▸ **INSTRUCTIONS FOR THE TASK**
Please reproduce the records below exactly, omitting any pictures they contain.

☆ ☆ ☆ ☆ ☆ ☆ ☆

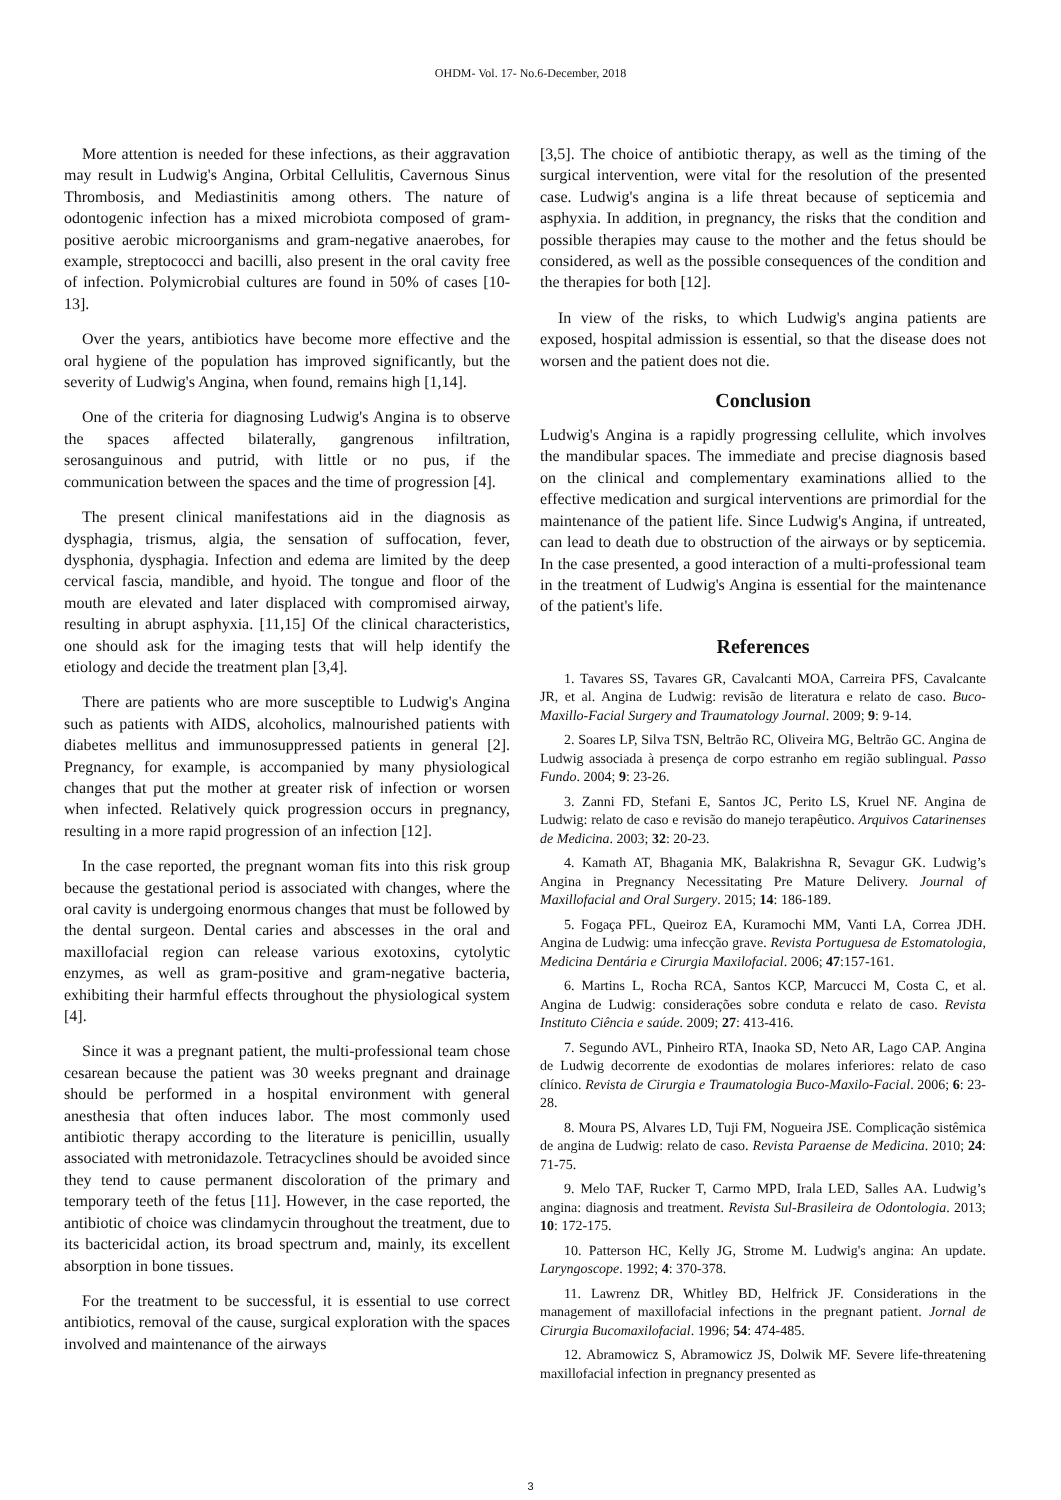OHDM- Vol. 17- No.6-December, 2018
More attention is needed for these infections, as their aggravation may result in Ludwig's Angina, Orbital Cellulitis, Cavernous Sinus Thrombosis, and Mediastinitis among others. The nature of odontogenic infection has a mixed microbiota composed of gram-positive aerobic microorganisms and gram-negative anaerobes, for example, streptococci and bacilli, also present in the oral cavity free of infection. Polymicrobial cultures are found in 50% of cases [10-13].
Over the years, antibiotics have become more effective and the oral hygiene of the population has improved significantly, but the severity of Ludwig's Angina, when found, remains high [1,14].
One of the criteria for diagnosing Ludwig's Angina is to observe the spaces affected bilaterally, gangrenous infiltration, serosanguinous and putrid, with little or no pus, if the communication between the spaces and the time of progression [4].
The present clinical manifestations aid in the diagnosis as dysphagia, trismus, algia, the sensation of suffocation, fever, dysphonia, dysphagia. Infection and edema are limited by the deep cervical fascia, mandible, and hyoid. The tongue and floor of the mouth are elevated and later displaced with compromised airway, resulting in abrupt asphyxia. [11,15] Of the clinical characteristics, one should ask for the imaging tests that will help identify the etiology and decide the treatment plan [3,4].
There are patients who are more susceptible to Ludwig's Angina such as patients with AIDS, alcoholics, malnourished patients with diabetes mellitus and immunosuppressed patients in general [2]. Pregnancy, for example, is accompanied by many physiological changes that put the mother at greater risk of infection or worsen when infected. Relatively quick progression occurs in pregnancy, resulting in a more rapid progression of an infection [12].
In the case reported, the pregnant woman fits into this risk group because the gestational period is associated with changes, where the oral cavity is undergoing enormous changes that must be followed by the dental surgeon. Dental caries and abscesses in the oral and maxillofacial region can release various exotoxins, cytolytic enzymes, as well as gram-positive and gram-negative bacteria, exhibiting their harmful effects throughout the physiological system [4].
Since it was a pregnant patient, the multi-professional team chose cesarean because the patient was 30 weeks pregnant and drainage should be performed in a hospital environment with general anesthesia that often induces labor. The most commonly used antibiotic therapy according to the literature is penicillin, usually associated with metronidazole. Tetracyclines should be avoided since they tend to cause permanent discoloration of the primary and temporary teeth of the fetus [11]. However, in the case reported, the antibiotic of choice was clindamycin throughout the treatment, due to its bactericidal action, its broad spectrum and, mainly, its excellent absorption in bone tissues.
For the treatment to be successful, it is essential to use correct antibiotics, removal of the cause, surgical exploration with the spaces involved and maintenance of the airways
[3,5]. The choice of antibiotic therapy, as well as the timing of the surgical intervention, were vital for the resolution of the presented case. Ludwig's angina is a life threat because of septicemia and asphyxia. In addition, in pregnancy, the risks that the condition and possible therapies may cause to the mother and the fetus should be considered, as well as the possible consequences of the condition and the therapies for both [12].
In view of the risks, to which Ludwig's angina patients are exposed, hospital admission is essential, so that the disease does not worsen and the patient does not die.
Conclusion
Ludwig's Angina is a rapidly progressing cellulite, which involves the mandibular spaces. The immediate and precise diagnosis based on the clinical and complementary examinations allied to the effective medication and surgical interventions are primordial for the maintenance of the patient life. Since Ludwig's Angina, if untreated, can lead to death due to obstruction of the airways or by septicemia. In the case presented, a good interaction of a multi-professional team in the treatment of Ludwig's Angina is essential for the maintenance of the patient's life.
References
1. Tavares SS, Tavares GR, Cavalcanti MOA, Carreira PFS, Cavalcante JR, et al. Angina de Ludwig: revisão de literatura e relato de caso. Buco-Maxillo-Facial Surgery and Traumatology Journal. 2009; 9: 9-14.
2. Soares LP, Silva TSN, Beltrão RC, Oliveira MG, Beltrão GC. Angina de Ludwig associada à presença de corpo estranho em região sublingual. Passo Fundo. 2004; 9: 23-26.
3. Zanni FD, Stefani E, Santos JC, Perito LS, Kruel NF. Angina de Ludwig: relato de caso e revisão do manejo terapêutico. Arquivos Catarinenses de Medicina. 2003; 32: 20-23.
4. Kamath AT, Bhagania MK, Balakrishna R, Sevagur GK. Ludwig’s Angina in Pregnancy Necessitating Pre Mature Delivery. Journal of Maxillofacial and Oral Surgery. 2015; 14: 186-189.
5. Fogaça PFL, Queiroz EA, Kuramochi MM, Vanti LA, Correa JDH. Angina de Ludwig: uma infecção grave. Revista Portuguesa de Estomatologia, Medicina Dentária e Cirurgia Maxilofacial. 2006; 47:157-161.
6. Martins L, Rocha RCA, Santos KCP, Marcucci M, Costa C, et al. Angina de Ludwig: considerações sobre conduta e relato de caso. Revista Instituto Ciência e saúde. 2009; 27: 413-416.
7. Segundo AVL, Pinheiro RTA, Inaoka SD, Neto AR, Lago CAP. Angina de Ludwig decorrente de exodontias de molares inferiores: relato de caso clínico. Revista de Cirurgia e Traumatologia Buco-Maxilo-Facial. 2006; 6: 23-28.
8. Moura PS, Alvares LD, Tuji FM, Nogueira JSE. Complicação sistêmica de angina de Ludwig: relato de caso. Revista Paraense de Medicina. 2010; 24: 71-75.
9. Melo TAF, Rucker T, Carmo MPD, Irala LED, Salles AA. Ludwig’s angina: diagnosis and treatment. Revista Sul-Brasileira de Odontologia. 2013; 10: 172-175.
10. Patterson HC, Kelly JG, Strome M. Ludwig's angina: An update. Laryngoscope. 1992; 4: 370-378.
11. Lawrenz DR, Whitley BD, Helfrick JF. Considerations in the management of maxillofacial infections in the pregnant patient. Jornal de Cirurgia Bucomaxilofacial. 1996; 54: 474-485.
12. Abramowicz S, Abramowicz JS, Dolwik MF. Severe life-threatening maxillofacial infection in pregnancy presented as
3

☆ ☆ ☆ ☆ ☆ ☆ ☆

▸ **TASK RESPONSE**
OHDM- Vol. 17- No.6-December, 2018
More attention is needed for these infections, as their aggravation may result in Ludwig's Angina, Orbital Cellulitis, Cavernous Sinus Thrombosis, and Mediastinitis among others. The nature of odontogenic infection has a mixed microbiota composed of gram-positive aerobic microorganisms and gram-negative anaerobes, for example, streptococci and bacilli, also present in the oral cavity free of infection. Polymicrobial cultures are found in 50% of cases [10-13].
Over the years, antibiotics have become more effective and the oral hygiene of the population has improved significantly, but the severity of Ludwig's Angina, when found, remains high [1,14].
One of the criteria for diagnosing Ludwig's Angina is to observe the spaces affected bilaterally, gangrenous infiltration, serosanguinous and putrid, with little or no pus, if the communication between the spaces and the time of progression [4].
The present clinical manifestations aid in the diagnosis as dysphagia, trismus, algia, the sensation of suffocation, fever, dysphonia, dysphagia. Infection and edema are limited by the deep cervical fascia, mandible, and hyoid. The tongue and floor of the mouth are elevated and later displaced with compromised airway, resulting in abrupt asphyxia. [11,15] Of the clinical characteristics, one should ask for the imaging tests that will help identify the etiology and decide the treatment plan [3,4].
There are patients who are more susceptible to Ludwig's Angina such as patients with AIDS, alcoholics, malnourished patients with diabetes mellitus and immunosuppressed patients in general [2]. Pregnancy, for example, is accompanied by many physiological changes that put the mother at greater risk of infection or worsen when infected. Relatively quick progression occurs in pregnancy, resulting in a more rapid progression of an infection [12].
In the case reported, the pregnant woman fits into this risk group because the gestational period is associated with changes, where the oral cavity is undergoing enormous changes that must be followed by the dental surgeon. Dental caries and abscesses in the oral and maxillofacial region can release various exotoxins, cytolytic enzymes, as well as gram-positive and gram-negative bacteria, exhibiting their harmful effects throughout the physiological system [4].
Since it was a pregnant patient, the multi-professional team chose cesarean because the patient was 30 weeks pregnant and drainage should be performed in a hospital environment with general anesthesia that often induces labor. The most commonly used antibiotic therapy according to the literature is penicillin, usually associated with metronidazole. Tetracyclines should be avoided since they tend to cause permanent discoloration of the primary and temporary teeth of the fetus [11]. However, in the case reported, the antibiotic of choice was clindamycin throughout the treatment, due to its bactericidal action, its broad spectrum and, mainly, its excellent absorption in bone tissues.
For the treatment to be successful, it is essential to use correct antibiotics, removal of the cause, surgical exploration with the spaces involved and maintenance of the airways
[3,5]. The choice of antibiotic therapy, as well as the timing of the surgical intervention, were vital for the resolution of the presented case. Ludwig's angina is a life threat because of septicemia and asphyxia. In addition, in pregnancy, the risks that the condition and possible therapies may cause to the mother and the fetus should be considered, as well as the possible consequences of the condition and the therapies for both [12].
In view of the risks, to which Ludwig's angina patients are exposed, hospital admission is essential, so that the disease does not worsen and the patient does not die.
Conclusion
Ludwig's Angina is a rapidly progressing cellulite, which involves the mandibular spaces. The immediate and precise diagnosis based on the clinical and complementary examinations allied to the effective medication and surgical interventions are primordial for the maintenance of the patient life. Since Ludwig's Angina, if untreated, can lead to death due to obstruction of the airways or by septicemia. In the case presented, a good interaction of a multi-professional team in the treatment of Ludwig's Angina is essential for the maintenance of the patient's life.
References
1. Tavares SS, Tavares GR, Cavalcanti MOA, Carreira PFS, Cavalcante JR, et al. Angina de Ludwig: revisão de literatura e relato de caso. Buco-Maxillo-Facial Surgery and Traumatology Journal. 2009; 9: 9-14.
2. Soares LP, Silva TSN, Beltrão RC, Oliveira MG, Beltrão GC. Angina de Ludwig associada à presença de corpo estranho em região sublingual. Passo Fundo. 2004; 9: 23-26.
3. Zanni FD, Stefani E, Santos JC, Perito LS, Kruel NF. Angina de Ludwig: relato de caso e revisão do manejo terapêutico. Arquivos Catarinenses de Medicina. 2003; 32: 20-23.
4. Kamath AT, Bhagania MK, Balakrishna R, Sevagur GK. Ludwig’s Angina in Pregnancy Necessitating Pre Mature Delivery. Journal of Maxillofacial and Oral Surgery. 2015; 14: 186-189.
5. Fogaça PFL, Queiroz EA, Kuramochi MM, Vanti LA, Correa JDH. Angina de Ludwig: uma infecção grave. Revista Portuguesa de Estomatologia, Medicina Dentária e Cirurgia Maxilofacial. 2006; 47:157-161.
6. Martins L, Rocha RCA, Santos KCP, Marcucci M, Costa C, et al. Angina de Ludwig: considerações sobre conduta e relato de caso. Revista Instituto Ciência e saúde. 2009; 27: 413-416.
7. Segundo AVL, Pinheiro RTA, Inaoka SD, Neto AR, Lago CAP. Angina de Ludwig decorrente de exodontias de molares inferiores: relato de caso clínico. Revista de Cirurgia e Traumatologia Buco-Maxilo-Facial. 2006; 6: 23-28.
8. Moura PS, Alvares LD, Tuji FM, Nogueira JSE. Complicação sistêmica de angina de Ludwig: relato de caso. Revista Paraense de Medicina. 2010; 24: 71-75.
9. Melo TAF, Rucker T, Carmo MPD, Irala LED, Salles AA. Ludwig’s angina: diagnosis and treatment. Revista Sul-Brasileira de Odontologia. 2013; 10: 172-175.
10. Patterson HC, Kelly JG, Strome M. Ludwig's angina: An update. Laryngoscope. 1992; 4: 370-378.
11. Lawrenz DR, Whitley BD, Helfrick JF. Considerations in the management of maxillofacial infections in the pregnant patient. Jornal de Cirurgia Bucomaxilofacial. 1996; 54: 474-485.
12. Abramowicz S, Abramowicz JS, Dolwik MF. Severe life-threatening maxillofacial infection in pregnancy presented as
3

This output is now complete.